Ивану Тихоновичу ближе к сердцу, конечно, синий платочек — краса и память незабвенных лет войны, совсем почти отцветший платочек, с бордовой каемочкой по блеклому полю. Как увидит его Иван Тихонович — стронется его сердце с места или в сердце сдвинется что-то в то место, где теплые слезы, — вскипят они ни с того ни с сего, порой из-за совершеннейшего пустяка, из-за картинки в газете, или покажут по телевизору что военное, либо про разлуку запоют по радио — и вот уж подмоет ретивое, затрясет его что осенний выветренный лист…
Н-да, время! Не один он такой слезливый сделался. Не одного его мяла жизнь, валяла, утюжила, мочила и сушила. На что уж сосед его Семка-оторва — семь раз в тюрьме побывал за разбой и драки — так чуть чего, как баба, в истерику впадает, с рыданьем за голову хватается. «За что жисть погубил?» — кричит.
Ивана Тихоновича лихая сторона жизни миновала. И все у него в смысле биографии в полном порядке. Однако тоже есть чего вспомянуть, есть о чем попеть и поплакать. И старость он заслужил себе спокойную. Есть домишко, есть огород, палисадник с калиной и черемухой, аккуратные поленницы под крышей — дрова из столярного цеха, струганые. «Я их еще покрасить хочу», — смеется Иван Тихонович. Во дворе хоркают два поросенка, кухонька с варевом для них дымится, ну, стайки там, назем, парник, земля, трава, полы в дому, ведра с помоями, стирка, побелка, покраска, хлопоты, заботы и все прочее, как у всех жителей деревень. А вот накатывают на Ивана Тихоновича порой такая тоска, такое невыносимое томленье и предчувствия нехорошие, хоть напейся. И напился бы, да нельзя. Все из-за Тани. Татьяны Финогеновны. Она толкается по хозяйству, помогает, хлопочет, и никогда он ее не видел с невымытыми руками, в том недоношенном мужском пиджаке, к которому привыкли русские бабы по селам, да так и уродуют им свой вид по сию пору, когда тряпок дополна, норовят не только бабы, но и молодые девахи ходить по улице, в магазин, на базар в тапочках тряпочных и в пиджаках. Однажды, смех сказать, в доме отдыха видел Иван Тихонович: на танцы явились две подвыпившие девы с накрашенными губами и давай бацать под крик Рымбаевой — пыль столбом из-под стоптанных тапочек.

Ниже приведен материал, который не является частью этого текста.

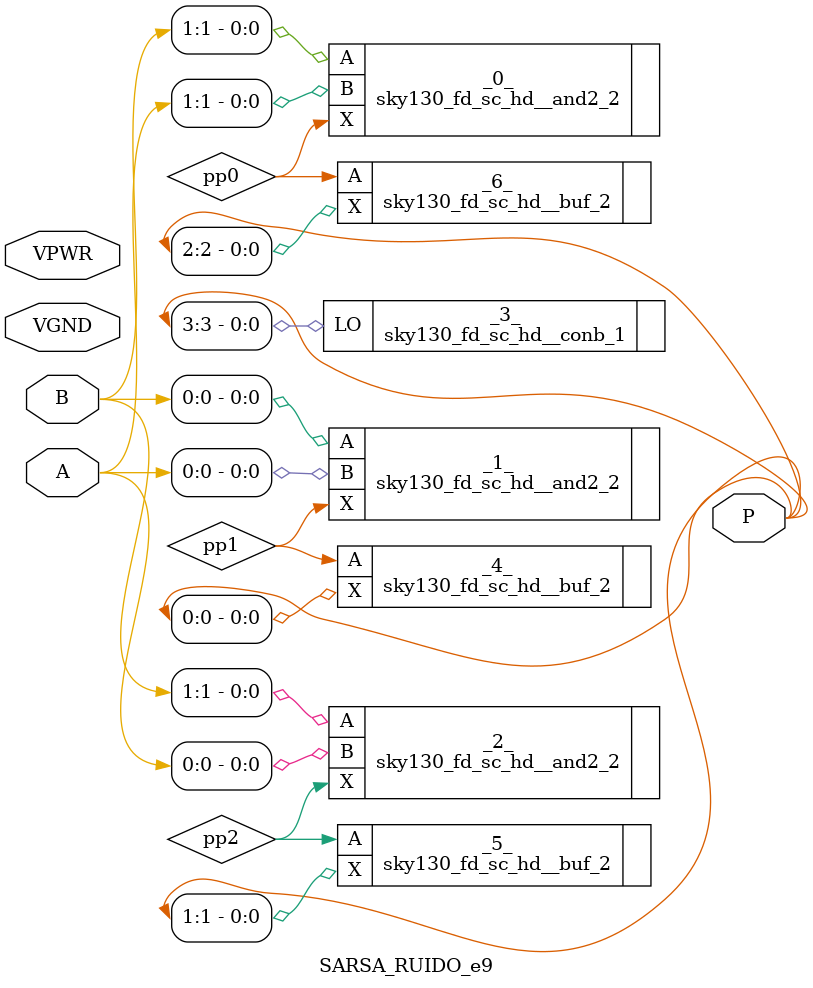
<source format=v>
module SARSA_RUIDO_e9 (A,
    B,
    P,
    VPWR,
    VGND);
 input [1:0] A;
 input [1:0] B;
 output [3:0] P;
 inout VPWR;
 inout VGND;

 wire pp0;
 wire pp1;
 wire pp2;

 sky130_fd_sc_hd__and2_2 _0_ (.A(B[1]),
    .B(A[1]),
    .X(pp0));
 sky130_fd_sc_hd__and2_2 _1_ (.A(B[0]),
    .B(A[0]),
    .X(pp1));
 sky130_fd_sc_hd__and2_2 _2_ (.A(B[1]),
    .B(A[0]),
    .X(pp2));
 sky130_fd_sc_hd__conb_1 _3_ (.LO(P[3]));
 sky130_fd_sc_hd__buf_2 _4_ (.A(pp1),
    .X(P[0]));
 sky130_fd_sc_hd__buf_2 _5_ (.A(pp2),
    .X(P[1]));
 sky130_fd_sc_hd__buf_2 _6_ (.A(pp0),
    .X(P[2]));
 sky130_fd_sc_hd__decap_3 PHY_EDGE_ROW_0_Right_0 ();
 sky130_fd_sc_hd__decap_3 PHY_EDGE_ROW_1_Right_1 ();
 sky130_fd_sc_hd__decap_3 PHY_EDGE_ROW_2_Right_2 ();
 sky130_fd_sc_hd__decap_3 PHY_EDGE_ROW_3_Right_3 ();
 sky130_fd_sc_hd__decap_3 PHY_EDGE_ROW_4_Right_4 ();
 sky130_fd_sc_hd__decap_3 PHY_EDGE_ROW_5_Right_5 ();
 sky130_fd_sc_hd__decap_3 PHY_EDGE_ROW_6_Right_6 ();
 sky130_fd_sc_hd__decap_3 PHY_EDGE_ROW_7_Right_7 ();
 sky130_fd_sc_hd__decap_3 PHY_EDGE_ROW_8_Right_8 ();
 sky130_fd_sc_hd__decap_3 PHY_EDGE_ROW_9_Right_9 ();
 sky130_fd_sc_hd__decap_3 PHY_EDGE_ROW_0_Left_10 ();
 sky130_fd_sc_hd__decap_3 PHY_EDGE_ROW_1_Left_11 ();
 sky130_fd_sc_hd__decap_3 PHY_EDGE_ROW_2_Left_12 ();
 sky130_fd_sc_hd__decap_3 PHY_EDGE_ROW_3_Left_13 ();
 sky130_fd_sc_hd__decap_3 PHY_EDGE_ROW_4_Left_14 ();
 sky130_fd_sc_hd__decap_3 PHY_EDGE_ROW_5_Left_15 ();
 sky130_fd_sc_hd__decap_3 PHY_EDGE_ROW_6_Left_16 ();
 sky130_fd_sc_hd__decap_3 PHY_EDGE_ROW_7_Left_17 ();
 sky130_fd_sc_hd__decap_3 PHY_EDGE_ROW_8_Left_18 ();
 sky130_fd_sc_hd__decap_3 PHY_EDGE_ROW_9_Left_19 ();
 sky130_fd_sc_hd__tapvpwrvgnd_1 TAP_TAPCELL_ROW_0_20 ();
 sky130_fd_sc_hd__tapvpwrvgnd_1 TAP_TAPCELL_ROW_0_21 ();
 sky130_fd_sc_hd__tapvpwrvgnd_1 TAP_TAPCELL_ROW_1_22 ();
 sky130_fd_sc_hd__tapvpwrvgnd_1 TAP_TAPCELL_ROW_2_23 ();
 sky130_fd_sc_hd__tapvpwrvgnd_1 TAP_TAPCELL_ROW_3_24 ();
 sky130_fd_sc_hd__tapvpwrvgnd_1 TAP_TAPCELL_ROW_4_25 ();
 sky130_fd_sc_hd__tapvpwrvgnd_1 TAP_TAPCELL_ROW_5_26 ();
 sky130_fd_sc_hd__tapvpwrvgnd_1 TAP_TAPCELL_ROW_6_27 ();
 sky130_fd_sc_hd__tapvpwrvgnd_1 TAP_TAPCELL_ROW_7_28 ();
 sky130_fd_sc_hd__tapvpwrvgnd_1 TAP_TAPCELL_ROW_8_29 ();
 sky130_fd_sc_hd__tapvpwrvgnd_1 TAP_TAPCELL_ROW_9_30 ();
 sky130_fd_sc_hd__tapvpwrvgnd_1 TAP_TAPCELL_ROW_9_31 ();
endmodule

</source>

Ближе к осени и осенью Иван Тихонович и Татьяна Финогеновна надевают вязанные из собачьей шерсти носки, галоши, давние-давние, но все еще глянцевито поблескивающие. Хозяин сидит на скамейке ножка на ножку, сложив их вроде ножниц и вытянув насколько позволяет не такая уж выразительная длина. Руки он отчего-то держал переплетенными на груди, вроде бы как грея пальцы под мышками, — поза скорей женская, чем мужская. У Татьяны же Финогеновны руки обычно в коленях, ладошка в ладошке, ноги широко расставлены, упористо, но не часто доводилось ей посидеть так вот, вольно, в свое удовольствие. Как бы нечаянно вцепившись в скамейку, опершись на руки, спеленатая болью и внутренним напряжением, будто беспомощный младенец пеленальником, — вот как она последнее время сидела на скамейке: чаще стало ее схватывать.